In: Math
Please answer part a) through part d) of the question below. Thank you.
Question 3
A tobacco refinery has four methods of measuring pH. To test
the
four methods, a supervisor randomly assigns each of 32
tobacco
samples with known pH to one of the four methods, so that
each
method is applied to exactly eight samples. The difference
between
measured pH and the known pH is recorded, and the data is
below.
Method | Sample | Response |
A | 1 | -0.307 |
A | 2 | -0.294 |
A | 3 | 0.009 |
A | 4 | -0.051 |
A | 5 | -0.136 |
A | 6 | -0.324 |
A | 7 | -0.324 |
A | 8 | -0.164 |
B | 1 | -0.110 |
B | 2 | 0.125 |
B | 3 | -0.013 |
B | 4 | 0.082 |
B | 5 | 0.091 |
B | 6 | 0.459 |
B | 7 | 0.259 |
B | 8 | 0.351 |
C | 1 | 0.137 |
C | 2 | -0.063 |
C | 3 | 0.24 |
C | 4 | -0.05 |
C | 5 | 0.318 |
C | 6 | 0.154 |
C | 7 | 0.099 |
C | 8 | 0.124 |
D | 1 | -0.042 |
D | 2 | 0.69 |
D | 3 | 0.201 |
D | 4 | 0.166 |
D | 5 | 0.219 |
D | 6 | 0.407 |
D | 7 | 0.505 |
D | 8 | 0.311 |
a) Use R to calculate the means and standard
deviations for the four
methods. Based only on these numbers, do the mean pH
differences
seem to differ across the methods? Explain.

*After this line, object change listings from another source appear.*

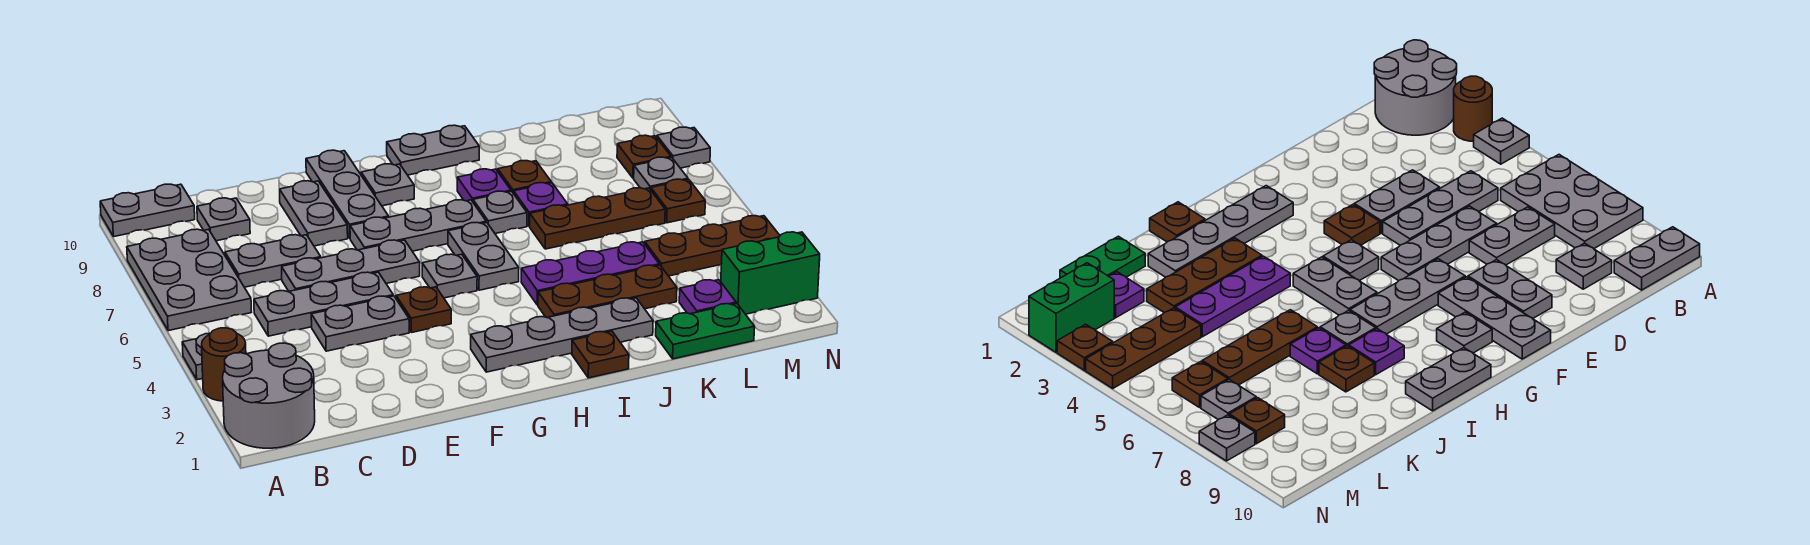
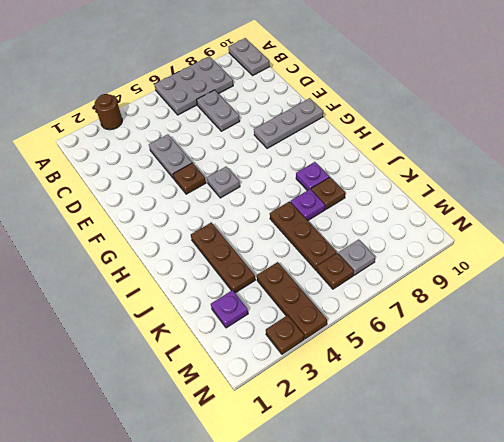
none -> grey round brick A1:B2 level 1
none -> grey plate A4 level 1
none -> grey plate C5:E5 level 1
none -> grey plate C9 level 1

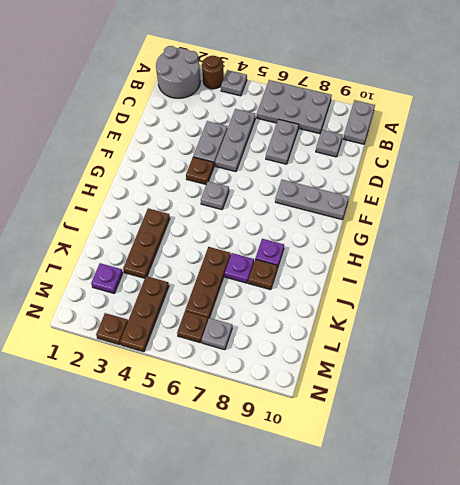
none -> grey plate D6:F6 level 1
none -> grey plate E8:E9 level 1
none -> grey plate F7:H7 level 1
none -> grey plate G2:J2 level 1

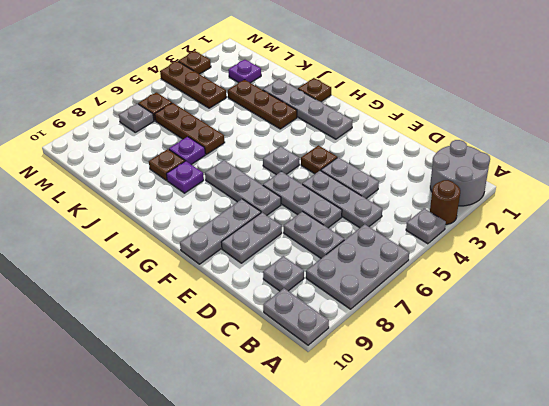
none -> grey plate G9 level 1
none -> grey plate H5:H6 level 1
none -> grey plate H10:I10 level 1
none -> purple plate I4:K4 level 1

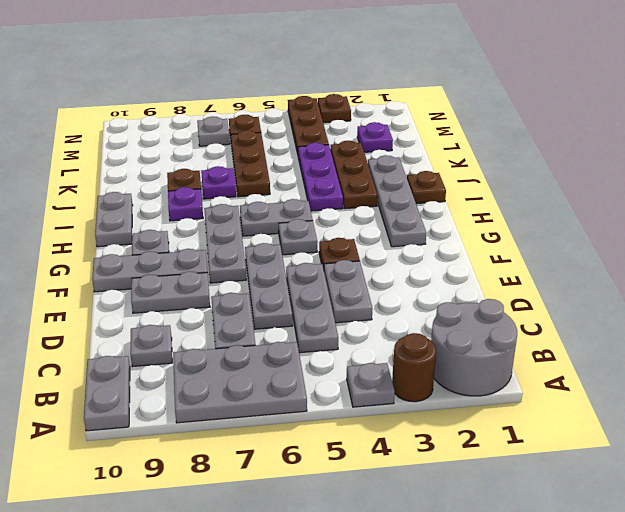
none -> grey plate I7 level 1
none -> green plate K1:L1 level 1
none -> green brick M2:N2 level 1
none -> brown plate M8 level 1

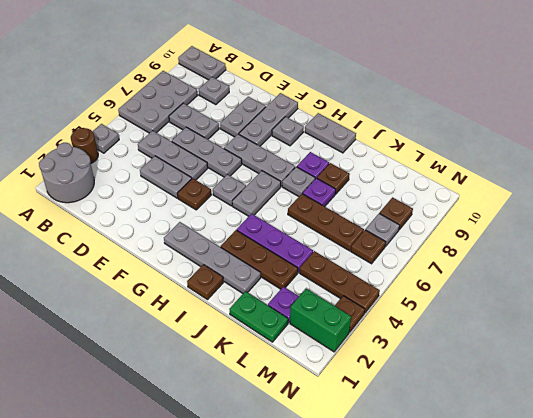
none -> grey plate N8 level 1

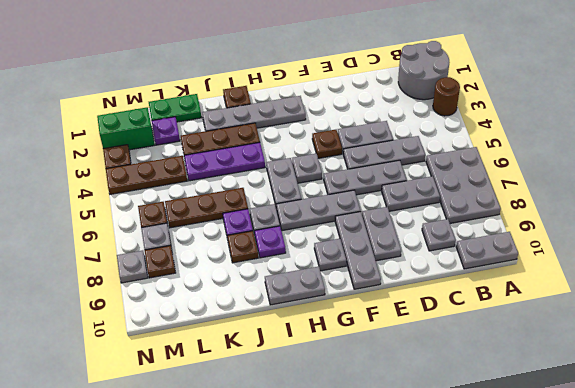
none -> grey plate A4 level 1

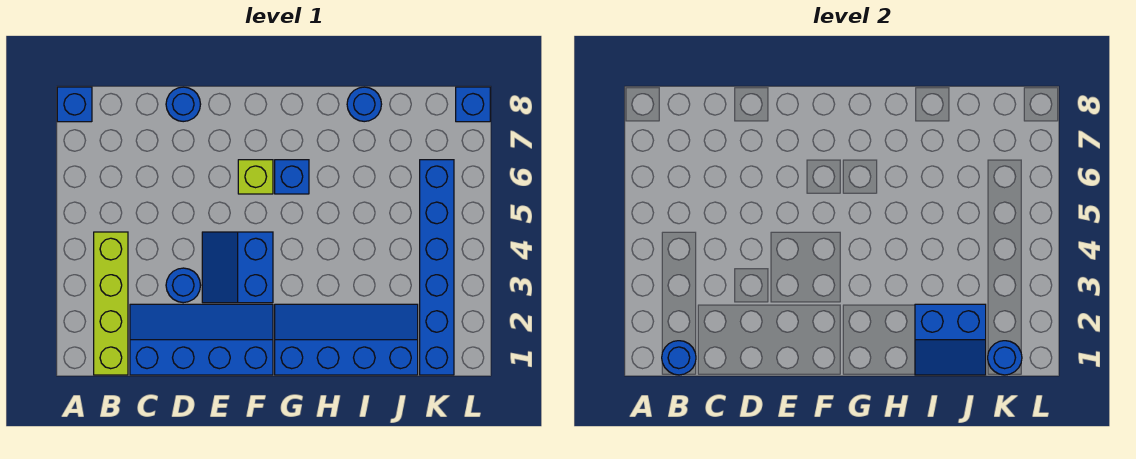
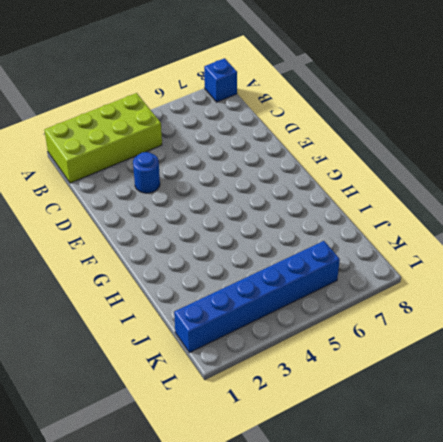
lime brick A1:B4 level 1 -> lime brick B1:B4 level 1
none -> blue slope C1:F2 level 1 top 1
none -> blue round brick D8 level 1
none -> blue slope E3:F4 level 1 top F

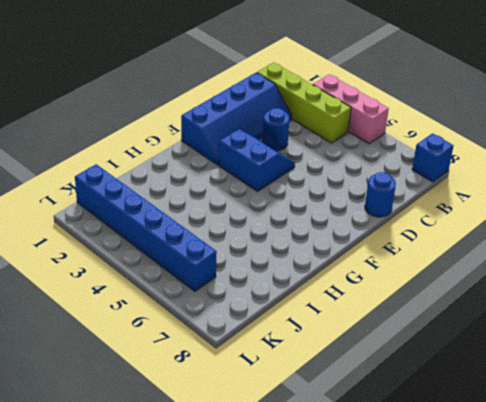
pink brick A3:A5 level 1 -> none
none -> lime brick F6 level 1
none -> blue slope G1:J2 level 1 top 1
none -> blue brick G6 level 1

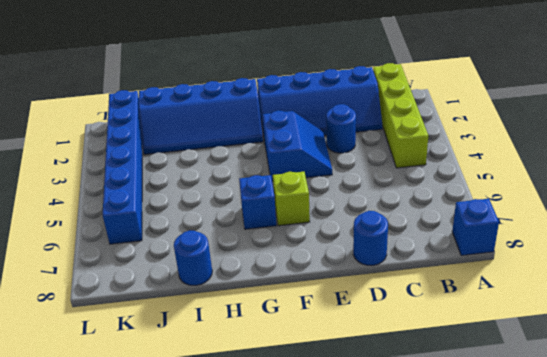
none -> blue brick L8 level 1
none -> blue round brick B1 level 2
none -> blue slope I1:J2 level 2 top 2

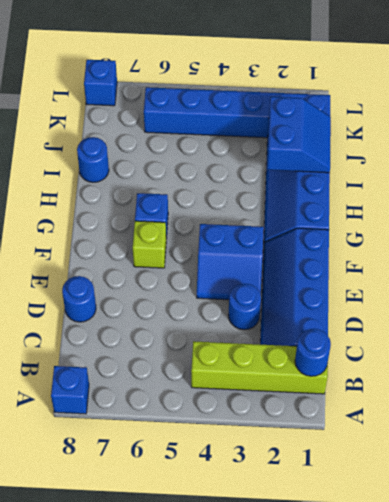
none -> blue round brick K1 level 2

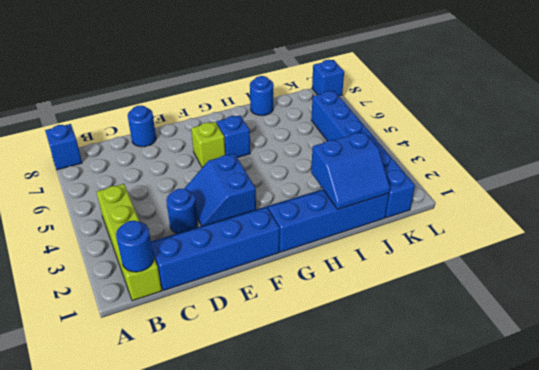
none -> blue round brick K1 level 2

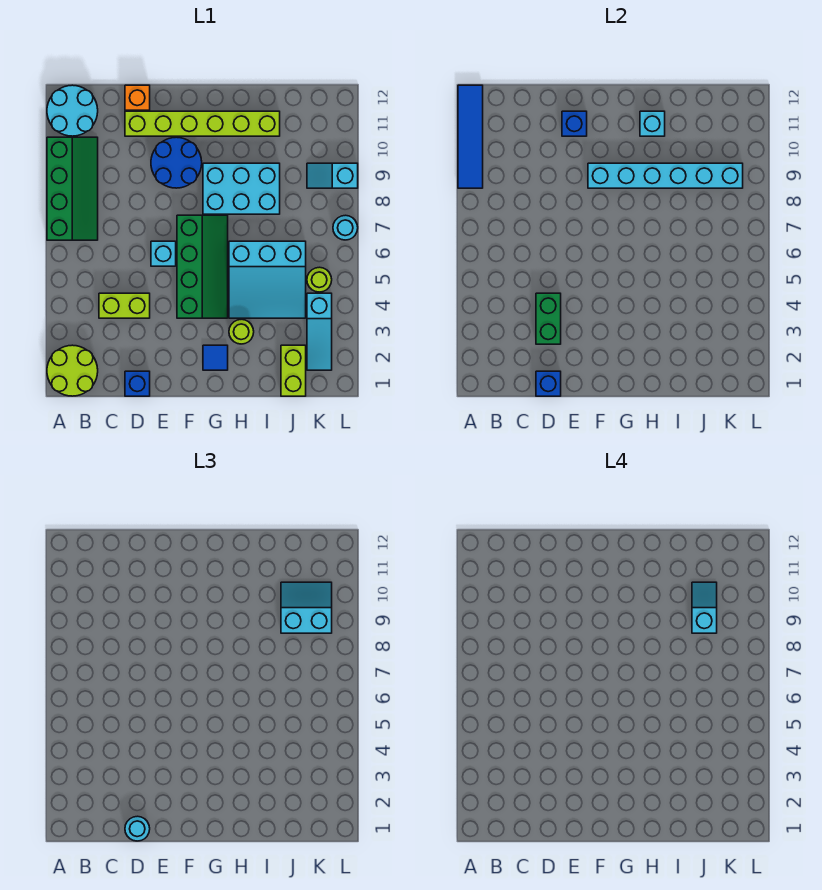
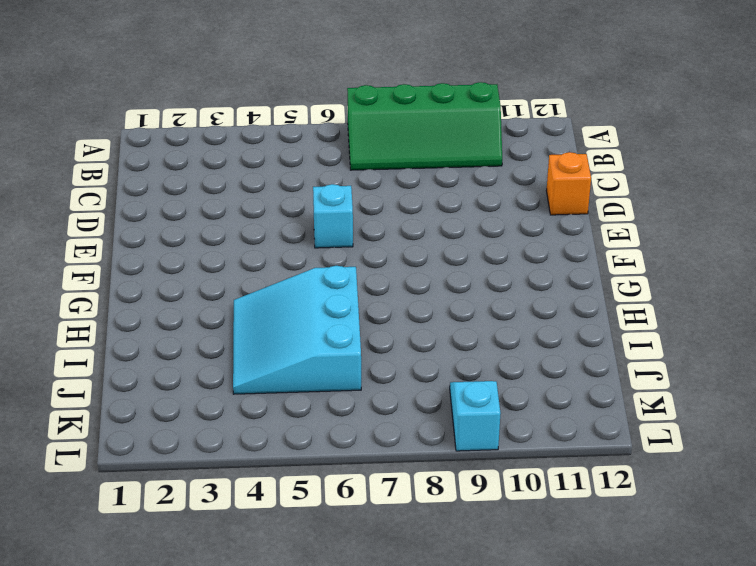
none -> lime round brick A1:B2 level 1
none -> cyan round brick A11:B12 level 1
none -> lime brick C4:D4 level 1

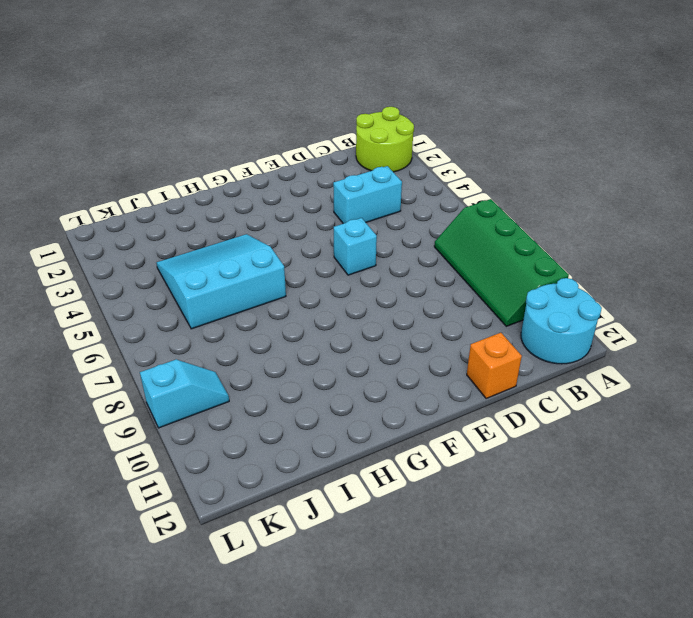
cyan brick C4:D4 level 1 -> lime brick C4:D4 level 1
none -> blue brick D1 level 1
none -> lime brick D11:I11 level 1
none -> blue round brick E9:F10 level 1

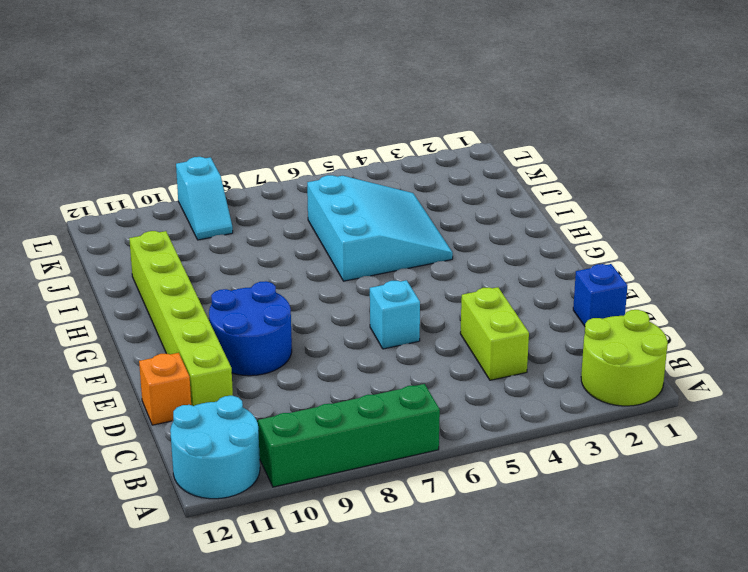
none -> green slope F4:G7 level 1 top F
none -> blue tile G2 level 1
none -> cyan brick G8:I9 level 1

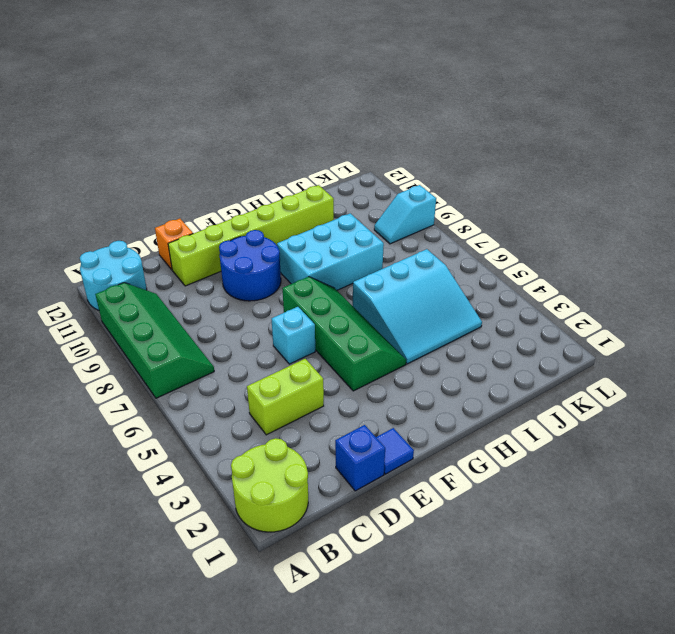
blue tile E1 level 1 -> blue tile G2 level 1
none -> lime round brick H3 level 1
none -> lime brick J1:J2 level 1
none -> cyan slope K2:K4 level 1 top 4

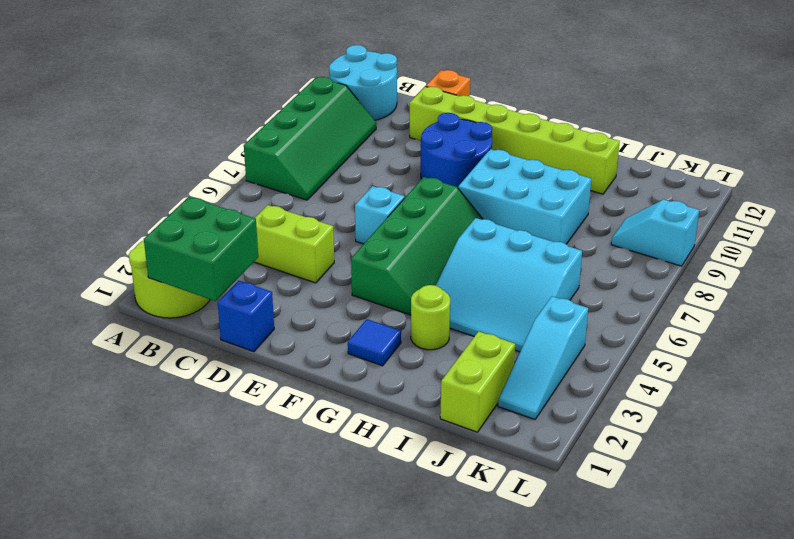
green brick B1:C2 level 2 -> none
none -> lime round brick K5 level 1
none -> cyan round brick L7 level 1
none -> blue tile A9:A12 level 2

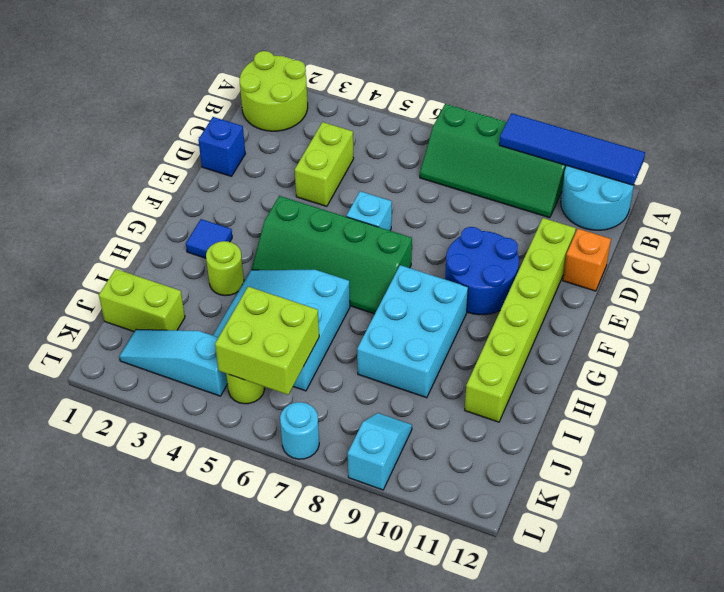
lime brick J5:K6 level 2 -> none
none -> blue brick D1 level 2
none -> green brick D3:D4 level 2
none -> blue brick E11 level 2

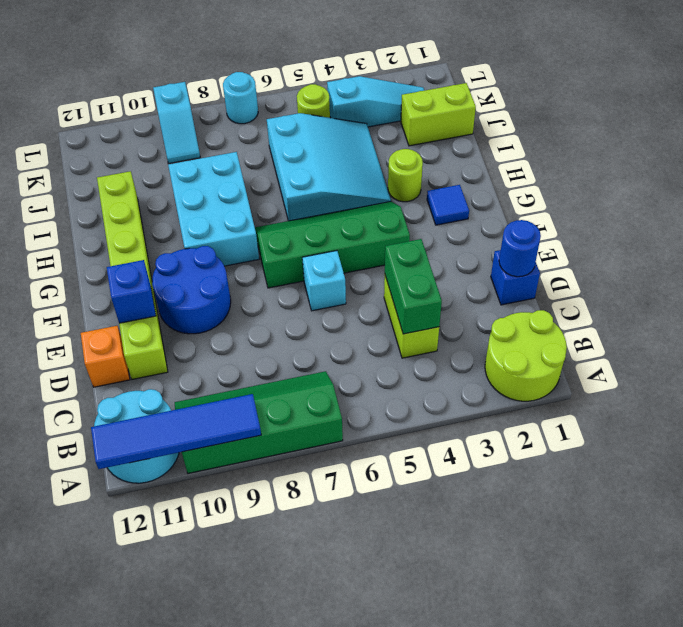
green brick C4:D4 level 2 -> green brick D3:D4 level 2
blue round brick D1 level 2 -> blue brick D1 level 2
none -> cyan brick F9:K9 level 2
none -> cyan brick H11 level 2
none -> cyan round brick D1 level 3

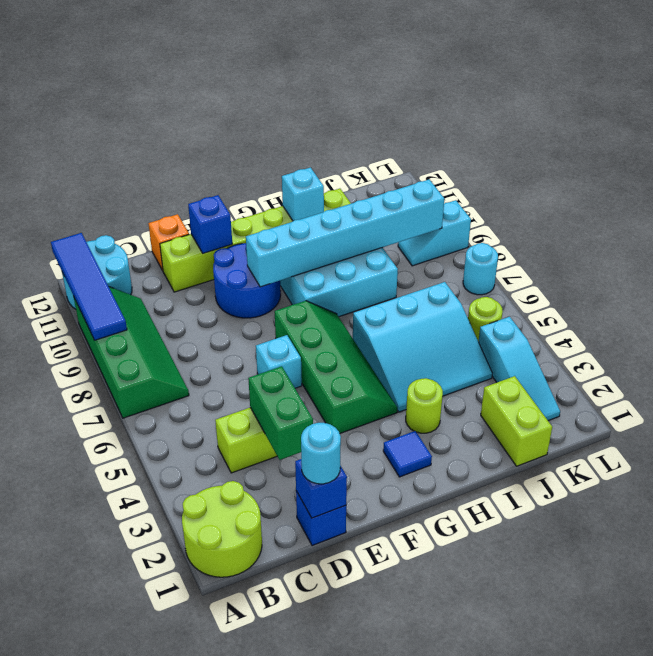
none -> cyan slope J9:K10 level 3 top 9
none -> cyan slope J9:J10 level 4 top 9

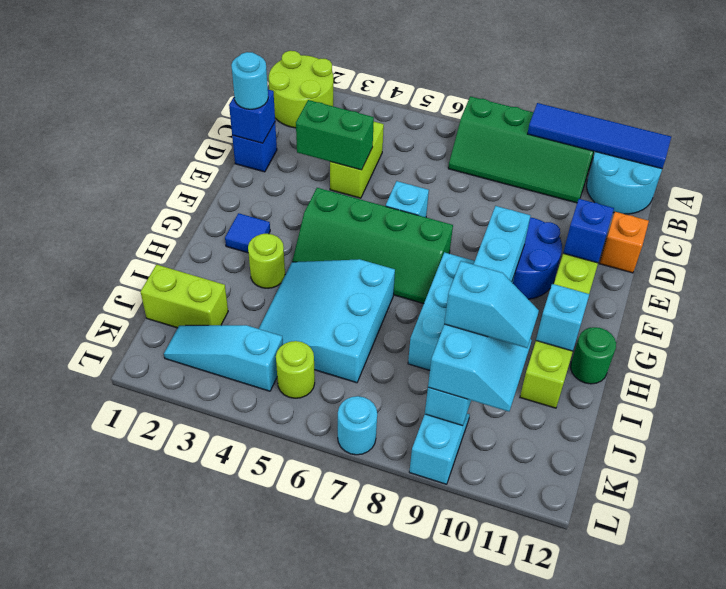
green round brick H12 level 1 -> none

b) Do the ANOVA conditions hold? Be sure to
include your R code,
output, appropriate graphs (boxplots, dotplots), and
explanations.
c) Regardless of your answer to (b), run ANOVA
with R. Set-up your
null and alternative hypotheses; provide your test statistic,
p-value,
and conclusion.
d) Use the Bonferroni adjustment to make a
confidence interval for
each of the 6 differences between treatment means, using an
experiment-wise confidence level of 95%.
#### R command
# Read the data
data=read.csv("data.csv", head=T, sep=",")
## The means and standard deviations for the four methods
aggregate(Response ~Method, data = data, function(x) c(mean = mean(x), sd = sd(x)))
## b)
boxplot(Response ~Method, data = data)
## c) ### ANOVA test
model=aov(Response ~factor(Method), data = data)
summary(model)
## Bonferroni adjustment to make a confidence interval
pairwise.t.test(data$Response, data$Method,
p.adjust.method = p.adjust.methods,
alternative = c("two.sided"))
### End the command
## Run
> # Read the data
>
> data=read.csv("data.csv", head=T, sep=",")
> ## The means and standard deviations for the four
methods
>
> aggregate(Response ~Method, data = data, function(x) c(mean =
mean(x), sd = sd(x)))
Method Response.mean Response.sd
1 A -0.1988750 0.1321800
2 B 0.1555000 0.1891409
3 C 0.1198750 0.1297772
4 D 0.3071250 0.2256960
## Comment: From the above table, we can conclude that at least the methods A and D may have a different mean.
> ## b)
>
> boxplot(Response ~Method, data = data)
>
From the above box-plots, we can conclude that the response at each method may follow the normal distribution and the median of method A may different from the remaining methods.
### ANOVA test
# Null hypothesis: All the means at different methods are the same.
# Alternative Hypothesis: At least one method has a significant mean.
> model=aov(Response ~factor(Method), data = data)
> summary(model)
Df Sum Sq Mean Sq F value Pr(>F)
factor(Method) 3 1.0851 0.3617 11.95 3.23e-05 ***
Residuals 28 0.8472 0.0303
---
Signif. codes: 0 ‘***’ 0.001 ‘**’ 0.01 ‘*’ 0.05 ‘.’ 0.1 ‘ ’ 1
#Test statistic=11.95
#P-value= 11.95 3.23e-05 ***
#Conclusion: The p-value is less than 0.05 level of significance. Hence, we reject the null hypothesis and conclude that at least one method has significant mean. at the 0.05 level of significance.
> pairwise.t.test(data$Response, data$Method,
+ p.adjust.method = p.adjust.methods,
+ alternative = c("two.sided"))
Pairwise comparisons using t tests with pooled SD
data: data$Response and data$Method
A B C
B 0.0017 - -
C 0.0041 0.6852 -
D 1.8e-05 0.1845 0.1202
P value adjustment method: holm
## Comment: From this test the method A has a significant mean difference with remaining methods. But methods B, C, and D do not have a significant mean differences.